RASANYA kita akan mengalami kelumpuhan massal. Tanpa sadar, nalar kritis kita terkikis dengan kedunguan. Seolah ada pelarangan bicara.Â
Dialog dan seminar akademis di kampus-kampus mulai diboikot. Parlemen pun akan sunyi, sepi dari para wakil rakyat yang berfikir kritis, berani dan progresif. Dua tokoh yang sebetulnya terlihat konsisten memelihara semangat literasi.
Mereka yang merupakan simbol orang-orang yang berfikir 24 jam. Di antaranya Bang Rocky Gerung (RG) dan Bang Fahri Hamzah (FH). Mereka sebenarnya cahaya ditengah kegamangan figur kritis yang berani. Di forum manapun, suara kritisnya terdengar ia tidak mau 'mengembek' atau menjilat penguasa.
Bagi Bang Rocky pemikir kritis atau kaum akademis dan aktivis adalah 'penggonggong' sekaligus pengendali alarm. Mengingatkan pemerintah yang lalaikan tugasnya. Tak diam, Bang RG produktif melahirkan diksi edukatif dengan metafora yang menyehatkan nalar. Yang dilakukan beliau adalah vitamin sebetulnya. Beliau menyuplai kesadaran kritis ke publik. Kita berharap, Bang RG masih punya stamina yang cukup dalam menstimulasi generasi intelek yang mulai kering karena tergerus semangat.
Demonstrasi diberi batas. Lihat saja himbauan atau instruksi Kemenristekdikti. Diskusi dan seminar ilmiah yang melibatkan Bang RG pun mulai dilarang. Dengan alasan tak berdasar kuat, proses literasi mereka babat. Salutnya, gerakan non parlemen jalanan melalui diskusi dihidupkan Bang RG, walau banyak rintangan dan resiko yang menghadang.
Dua jempol untuk Bang RG. Saya yang beruntung pernah bergabung di HMI semenjak kuliah, sangat kagum terhadap cara berfikir Abang. Kita generasi muda menghendaki banyak lagi Rocky Gerung lainnya yang bertumbuh.
Mazhab RG rupanya perlu dihidupkan denyutnya. Tapi beliau yang malas mencari pamor dan tak gila popularitas tentu menolak gagasan ini. Spirit berfikir holistik, menolak dikte dan intimidasi dari eksternal yang dilakukan patut kita apresiasi. Indonesia sudah mulai kekurangan stok pemikir bebas nan mencerahkan. Pemikir yang tidak terdesak atau tidak tertekan atas kekuasaan.
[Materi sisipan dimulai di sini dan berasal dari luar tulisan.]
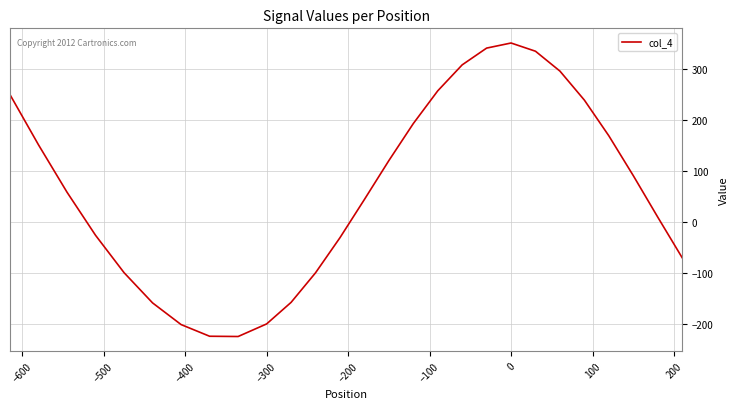

What is the greatest value displayed?

350.0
Karena patut diakui, banyak pemikir kita dari kalangan kampus dan aktivis tersandera. Mereka yang sudah punya kuasa kekuasaan, mendapat tawaran kursi dalam jatah pemerintah akan memilih bungkam. Alhasil, terinterupsi proses reproduksi kaum intelektual.
Keberadaan Bang RG kini menjadi barang mewah. Sangat mahal bagi generasi intelektual. Beliau terus menginsiprasi, walaupun puja-puji dan penghargaan tak pernah dikehendakinya. Bang RG tentu tak mau itu. Pemikir yang memiliki corak berfikir, argumentasi debat, struktur dan konstruksi berfikir penuh dalil berkualitas.
Dalam berucap, beliau pasti memiliki alasan teoritis dan ilmiah. Bertutur di TV maupun di forum ilmiah tanpa diliput TV maupun media massa koran dan media online, beliau tetap punya referensi dan literatur yang kuat dalam beragumen. Itulah alasannya kita tak boleh kehilangan figur seperti ini.
Bagi saya, beliau tidak sekadar simbol akal sehat. Lebih dari itu, Bang RG merupakan pendobrak demokrasi dan pemberi jalan bagi generasi hari ini yang mulai kekurangan tradisi literasi. Panutan bagi kita juga yang masih memelihara semangat literasi. Meyakini bahwa belajar adalah wajib dan kuliah hanyalah tuntutan orang tua.